Recently, I’ve gotten back on my meds and I’m feeling amazing. Our life together as a family keeps getting better and better. I’ll tell you a little secret: bipolar people don’t like to take their meds. It’s a phenomenon. We don’t like to be controlled by pills. We think our meds dampen who we are. We think our meds ruin the creativity that comes with mania. It’s a thing. Maybe there’s some truth in it. But you know what? I no longer care. I can still paint and write poems, but the truth is, I would rather feel stable and balanced, even if it keeps me from painting the next Mona Lisa. I owe it to myself and my family to take my meds.
Most bipolar people who are dangerous or overly destructive are not getting the help that they need, whether from an imperfect healthcare system, lack of medication, or not having a solid support system. Overall, bipolar people are not monsters or psychos. We are simply people with a chemical imbalance in our brains that sometimes causes us to feel too deeply. We are your friends, your brothers, your sisters, your mothers and fathers. Despite all the crazy stuff you see in the news or in movies, most bipolar people are taking their meds and living regular lives just like you.
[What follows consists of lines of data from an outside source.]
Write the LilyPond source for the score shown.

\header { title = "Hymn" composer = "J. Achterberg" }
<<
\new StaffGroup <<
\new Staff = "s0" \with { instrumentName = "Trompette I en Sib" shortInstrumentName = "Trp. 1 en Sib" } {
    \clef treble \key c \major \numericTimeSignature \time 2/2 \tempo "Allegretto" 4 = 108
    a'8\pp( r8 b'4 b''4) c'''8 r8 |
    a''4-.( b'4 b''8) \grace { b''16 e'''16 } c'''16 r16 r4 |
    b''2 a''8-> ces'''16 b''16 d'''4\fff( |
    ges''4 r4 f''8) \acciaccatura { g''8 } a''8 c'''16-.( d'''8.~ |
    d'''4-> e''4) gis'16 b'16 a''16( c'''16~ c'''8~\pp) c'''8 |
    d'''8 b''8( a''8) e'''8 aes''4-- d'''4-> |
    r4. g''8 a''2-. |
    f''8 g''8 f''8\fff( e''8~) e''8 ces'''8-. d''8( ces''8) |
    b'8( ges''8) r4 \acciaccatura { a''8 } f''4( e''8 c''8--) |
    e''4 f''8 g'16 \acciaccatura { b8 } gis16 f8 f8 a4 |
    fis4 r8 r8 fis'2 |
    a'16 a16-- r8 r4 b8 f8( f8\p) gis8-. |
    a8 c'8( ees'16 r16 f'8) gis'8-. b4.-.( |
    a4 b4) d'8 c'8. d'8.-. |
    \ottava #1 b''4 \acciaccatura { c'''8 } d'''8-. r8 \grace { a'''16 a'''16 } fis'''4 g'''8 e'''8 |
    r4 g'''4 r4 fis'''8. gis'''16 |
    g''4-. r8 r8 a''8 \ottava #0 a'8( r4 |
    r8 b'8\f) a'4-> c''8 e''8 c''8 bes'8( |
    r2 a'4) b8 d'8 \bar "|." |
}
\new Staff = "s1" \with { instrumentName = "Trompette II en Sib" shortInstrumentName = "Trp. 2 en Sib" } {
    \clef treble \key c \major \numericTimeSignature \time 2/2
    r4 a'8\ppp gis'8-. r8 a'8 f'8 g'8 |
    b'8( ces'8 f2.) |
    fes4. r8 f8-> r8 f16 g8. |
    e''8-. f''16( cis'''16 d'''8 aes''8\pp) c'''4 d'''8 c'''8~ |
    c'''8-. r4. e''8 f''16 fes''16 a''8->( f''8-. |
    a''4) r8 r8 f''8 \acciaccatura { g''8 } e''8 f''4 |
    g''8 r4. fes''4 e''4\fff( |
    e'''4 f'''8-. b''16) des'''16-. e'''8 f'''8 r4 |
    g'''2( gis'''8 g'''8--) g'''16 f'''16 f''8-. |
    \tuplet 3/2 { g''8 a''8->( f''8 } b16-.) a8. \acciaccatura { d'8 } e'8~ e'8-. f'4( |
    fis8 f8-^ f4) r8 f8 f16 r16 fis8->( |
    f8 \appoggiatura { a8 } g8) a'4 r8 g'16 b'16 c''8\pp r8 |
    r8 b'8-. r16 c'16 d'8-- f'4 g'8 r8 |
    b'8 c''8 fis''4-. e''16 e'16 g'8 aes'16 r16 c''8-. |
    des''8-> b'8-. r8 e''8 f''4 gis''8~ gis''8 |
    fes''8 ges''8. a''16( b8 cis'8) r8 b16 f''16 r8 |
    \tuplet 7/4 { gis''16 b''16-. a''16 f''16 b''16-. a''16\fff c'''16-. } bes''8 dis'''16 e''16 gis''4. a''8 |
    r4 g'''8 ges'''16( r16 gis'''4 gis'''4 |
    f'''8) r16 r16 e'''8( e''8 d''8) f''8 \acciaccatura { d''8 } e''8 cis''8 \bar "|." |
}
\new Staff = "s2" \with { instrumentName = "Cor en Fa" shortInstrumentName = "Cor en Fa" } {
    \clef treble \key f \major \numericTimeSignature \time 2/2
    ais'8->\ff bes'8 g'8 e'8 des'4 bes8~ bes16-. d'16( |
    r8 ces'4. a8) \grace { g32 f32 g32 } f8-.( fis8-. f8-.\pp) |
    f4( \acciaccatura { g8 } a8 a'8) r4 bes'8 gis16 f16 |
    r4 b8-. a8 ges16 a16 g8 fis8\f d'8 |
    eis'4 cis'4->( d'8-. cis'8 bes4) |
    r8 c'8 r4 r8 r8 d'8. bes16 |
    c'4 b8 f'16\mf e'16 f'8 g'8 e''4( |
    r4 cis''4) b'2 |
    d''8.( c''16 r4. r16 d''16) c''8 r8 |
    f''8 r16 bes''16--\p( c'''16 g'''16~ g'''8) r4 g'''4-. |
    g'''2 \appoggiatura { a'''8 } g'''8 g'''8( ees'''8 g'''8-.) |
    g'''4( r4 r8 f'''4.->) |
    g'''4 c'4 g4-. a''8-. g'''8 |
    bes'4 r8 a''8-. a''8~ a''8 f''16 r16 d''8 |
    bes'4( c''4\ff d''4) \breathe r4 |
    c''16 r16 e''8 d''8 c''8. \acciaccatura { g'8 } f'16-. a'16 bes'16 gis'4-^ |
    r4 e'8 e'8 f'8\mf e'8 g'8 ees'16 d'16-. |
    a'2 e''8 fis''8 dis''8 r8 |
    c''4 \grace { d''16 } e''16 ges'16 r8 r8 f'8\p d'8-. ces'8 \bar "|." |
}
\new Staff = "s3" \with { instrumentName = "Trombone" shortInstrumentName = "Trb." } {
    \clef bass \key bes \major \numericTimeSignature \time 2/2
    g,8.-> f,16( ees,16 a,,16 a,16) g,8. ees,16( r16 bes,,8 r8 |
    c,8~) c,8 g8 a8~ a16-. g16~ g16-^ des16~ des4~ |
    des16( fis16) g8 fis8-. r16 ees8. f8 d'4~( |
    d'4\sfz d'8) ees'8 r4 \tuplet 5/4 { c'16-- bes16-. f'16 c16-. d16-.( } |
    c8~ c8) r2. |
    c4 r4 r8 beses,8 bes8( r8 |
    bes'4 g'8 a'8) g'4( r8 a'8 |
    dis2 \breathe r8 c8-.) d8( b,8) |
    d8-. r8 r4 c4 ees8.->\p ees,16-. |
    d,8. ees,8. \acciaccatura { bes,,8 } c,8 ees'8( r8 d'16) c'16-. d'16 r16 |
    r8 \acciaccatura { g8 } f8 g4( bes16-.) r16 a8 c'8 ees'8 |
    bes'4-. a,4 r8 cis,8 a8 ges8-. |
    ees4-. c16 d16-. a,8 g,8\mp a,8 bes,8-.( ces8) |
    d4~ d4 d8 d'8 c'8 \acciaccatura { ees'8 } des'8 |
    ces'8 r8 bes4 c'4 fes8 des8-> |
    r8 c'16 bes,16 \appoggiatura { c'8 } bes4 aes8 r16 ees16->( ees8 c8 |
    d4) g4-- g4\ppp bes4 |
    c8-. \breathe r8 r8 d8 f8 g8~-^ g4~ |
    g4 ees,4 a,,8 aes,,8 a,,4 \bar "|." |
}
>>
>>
Please, bipolar people out there…take your meds. If you’re not on meds, please seek the help that you need. You don’t have to suffer. Don’t forget that you are not the only one who suffers from your bipolar disorder. Your partner suffers, your parents, your children. It’s not ALL about you. Take care of yourself. Take care of those who love you.
We all have a responsibility to help the mentally ill among us. Support and love are as strong elixirs for the mentally ill as pharmaceuticals. We just want to be loved and accepted. We want to live full, happy, balanced lives. It’s not always within reach, especially by ourselves, but with your help, your understanding, we can do this.